⟨

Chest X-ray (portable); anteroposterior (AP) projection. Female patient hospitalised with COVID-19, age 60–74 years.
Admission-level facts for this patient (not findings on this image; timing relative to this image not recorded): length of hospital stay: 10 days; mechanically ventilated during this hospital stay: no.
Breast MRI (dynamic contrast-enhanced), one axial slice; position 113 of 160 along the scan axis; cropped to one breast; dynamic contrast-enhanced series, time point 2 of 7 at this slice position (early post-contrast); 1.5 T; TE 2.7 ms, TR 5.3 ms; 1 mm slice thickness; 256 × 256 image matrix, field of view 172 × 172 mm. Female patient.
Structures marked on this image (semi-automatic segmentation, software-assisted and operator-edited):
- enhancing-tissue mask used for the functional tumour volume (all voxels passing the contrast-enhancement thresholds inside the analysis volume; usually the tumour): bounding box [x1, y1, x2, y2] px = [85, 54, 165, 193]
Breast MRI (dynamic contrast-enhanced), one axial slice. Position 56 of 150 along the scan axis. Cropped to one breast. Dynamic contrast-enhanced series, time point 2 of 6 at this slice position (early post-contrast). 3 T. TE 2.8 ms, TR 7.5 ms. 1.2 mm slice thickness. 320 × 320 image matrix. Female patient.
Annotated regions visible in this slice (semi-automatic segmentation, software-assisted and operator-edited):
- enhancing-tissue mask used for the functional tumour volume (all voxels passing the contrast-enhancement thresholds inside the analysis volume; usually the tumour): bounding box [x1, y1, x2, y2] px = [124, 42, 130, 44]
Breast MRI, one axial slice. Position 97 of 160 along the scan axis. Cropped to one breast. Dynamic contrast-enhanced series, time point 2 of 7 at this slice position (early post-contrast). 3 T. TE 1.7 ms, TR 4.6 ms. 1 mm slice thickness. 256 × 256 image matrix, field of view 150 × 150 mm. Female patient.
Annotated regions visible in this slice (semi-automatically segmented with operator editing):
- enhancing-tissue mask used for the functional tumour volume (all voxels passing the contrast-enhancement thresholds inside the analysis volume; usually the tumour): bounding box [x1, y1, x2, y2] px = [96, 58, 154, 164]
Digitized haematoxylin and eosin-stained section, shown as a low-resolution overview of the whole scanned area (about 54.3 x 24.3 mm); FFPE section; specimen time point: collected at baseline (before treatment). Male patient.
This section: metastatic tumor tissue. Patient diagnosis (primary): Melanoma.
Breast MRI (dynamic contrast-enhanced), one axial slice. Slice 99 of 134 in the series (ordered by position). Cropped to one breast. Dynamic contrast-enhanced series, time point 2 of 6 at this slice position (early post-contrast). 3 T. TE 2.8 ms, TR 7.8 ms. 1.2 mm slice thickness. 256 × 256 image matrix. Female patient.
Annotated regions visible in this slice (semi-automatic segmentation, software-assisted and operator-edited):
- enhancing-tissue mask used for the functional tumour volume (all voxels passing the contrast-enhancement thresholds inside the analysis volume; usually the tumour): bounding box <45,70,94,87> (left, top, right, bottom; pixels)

⟩

__Task to complete__: Each line of the material should be repeated exactly as it reads.

__Response to this task__:
Chest X-ray (portable); anteroposterior (AP) projection. Female patient hospitalised with COVID-19, age 60–74 years.
Admission-level facts for this patient (not findings on this image; timing relative to this image not recorded): length of hospital stay: 10 days; mechanically ventilated during this hospital stay: no.
Breast MRI (dynamic contrast-enhanced), one axial slice; position 113 of 160 along the scan axis; cropped to one breast; dynamic contrast-enhanced series, time point 2 of 7 at this slice position (early post-contrast); 1.5 T; TE 2.7 ms, TR 5.3 ms; 1 mm slice thickness; 256 × 256 image matrix, field of view 172 × 172 mm. Female patient.
Structures marked on this image (semi-automatic segmentation, software-assisted and operator-edited):
- enhancing-tissue mask used for the functional tumour volume (all voxels passing the contrast-enhancement thresholds inside the analysis volume; usually the tumour): bounding box [x1, y1, x2, y2] px = [85, 54, 165, 193]
Breast MRI (dynamic contrast-enhanced), one axial slice. Position 56 of 150 along the scan axis. Cropped to one breast. Dynamic contrast-enhanced series, time point 2 of 6 at this slice position (early post-contrast). 3 T. TE 2.8 ms, TR 7.5 ms. 1.2 mm slice thickness. 320 × 320 image matrix. Female patient.
Annotated regions visible in this slice (semi-automatic segmentation, software-assisted and operator-edited):
- enhancing-tissue mask used for the functional tumour volume (all voxels passing the contrast-enhancement thresholds inside the analysis volume; usually the tumour): bounding box [x1, y1, x2, y2] px = [124, 42, 130, 44]
Breast MRI, one axial slice. Position 97 of 160 along the scan axis. Cropped to one breast. Dynamic contrast-enhanced series, time point 2 of 7 at this slice position (early post-contrast). 3 T. TE 1.7 ms, TR 4.6 ms. 1 mm slice thickness. 256 × 256 image matrix, field of view 150 × 150 mm. Female patient.
Annotated regions visible in this slice (semi-automatically segmented with operator editing):
- enhancing-tissue mask used for the functional tumour volume (all voxels passing the contrast-enhancement thresholds inside the analysis volume; usually the tumour): bounding box [x1, y1, x2, y2] px = [96, 58, 154, 164]
Digitized haematoxylin and eosin-stained section, shown as a low-resolution overview of the whole scanned area (about 54.3 x 24.3 mm); FFPE section; specimen time point: collected at baseline (before treatment). Male patient.
This section: metastatic tumor tissue. Patient diagnosis (primary): Melanoma.
Breast MRI (dynamic contrast-enhanced), one axial slice. Slice 99 of 134 in the series (ordered by position). Cropped to one breast. Dynamic contrast-enhanced series, time point 2 of 6 at this slice position (early post-contrast). 3 T. TE 2.8 ms, TR 7.8 ms. 1.2 mm slice thickness. 256 × 256 image matrix. Female patient.
Annotated regions visible in this slice (semi-automatic segmentation, software-assisted and operator-edited):
- enhancing-tissue mask used for the functional tumour volume (all voxels passing the contrast-enhancement thresholds inside the analysis volume; usually the tumour): bounding box <45,70,94,87> (left, top, right, bottom; pixels)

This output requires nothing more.